An Engagement Learning Approach to Generating Massive Labeled Datasets for Training AI Systems

Principal Investigators:

James Landay, Michael Bernstein, and Fei-Fei Li

TRI Liaison:

Project Summary

We pursue an “engagement learning” data labeling approach that learns to trade off what an AI needs (the knowledge value of a label to the AI model) against what people want to engage with (the engagement value of the label in the current situation). We explore this strategy using an in-car conversational agent, aiming to engage potentially millions of drivers and passengers to generate a massive labeled dataset. We see parent-child and family-based interactions around knowledge sharing and conceptual learning as a natural fit with commonsense annotation tasks that adults alone typically find mundane.
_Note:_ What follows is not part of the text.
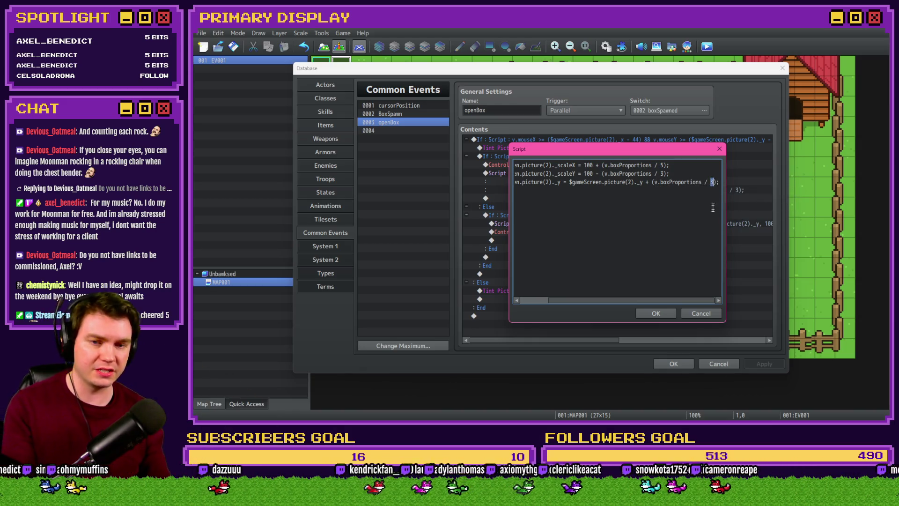
type("0")
left_click(656, 313)
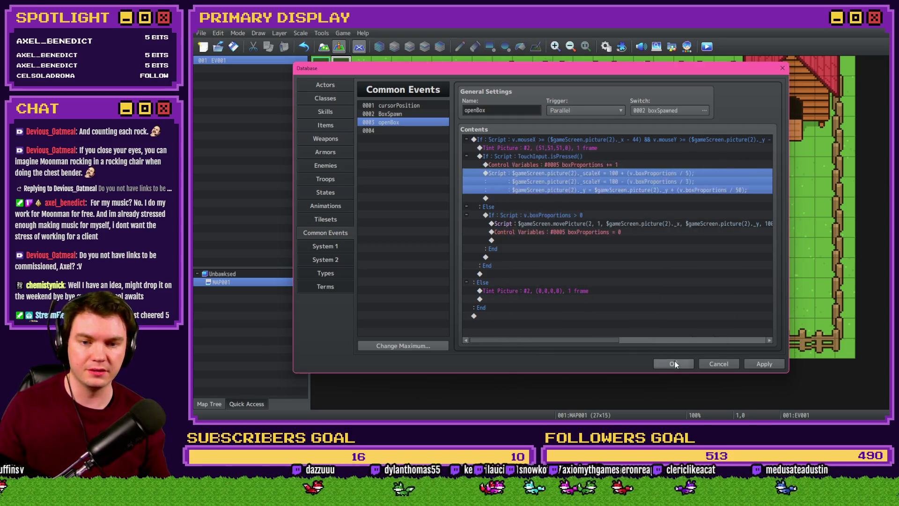
left_click(673, 364)
key("alt+F4")
left_click(529, 236)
Scaffolding these everyday and intrinsically motivated activities, our proposed deep reinforcement learning agent can assemble both informative labeled datasets to train AI systems while delivering positive in-car experiences to people.
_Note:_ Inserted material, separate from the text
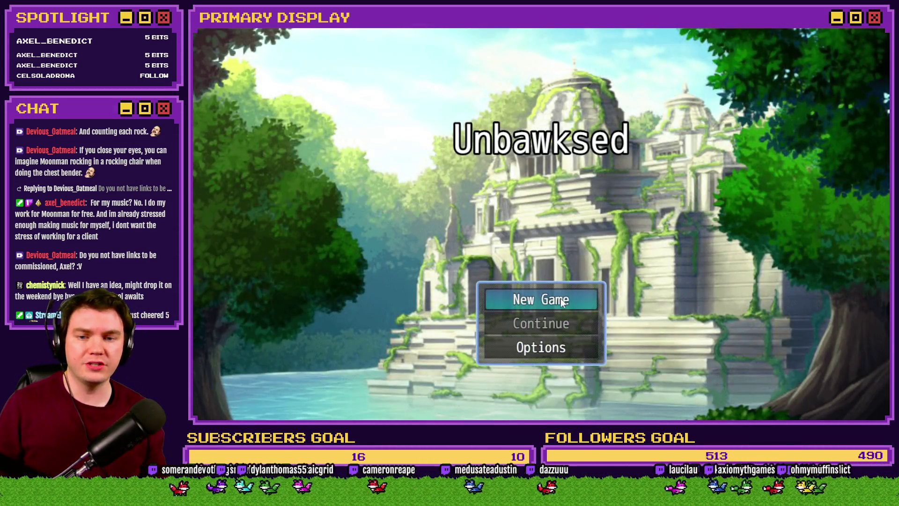
Step: Start a new game, pull the box down to test the /50 shift, then close the playtest
left_click(564, 290)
We tackle Machine Learning, NLP, and Human-Computer Interaction challenges to create a continually growing knowledge base about the visual world, including naturalistic driving environments.

Research Goals

Assembling a massive, high quality commonsense knowledge base.
Developing deep reinforcement learning agents for harvesting this data.
Examining novel design opportunities for family-based car experiences.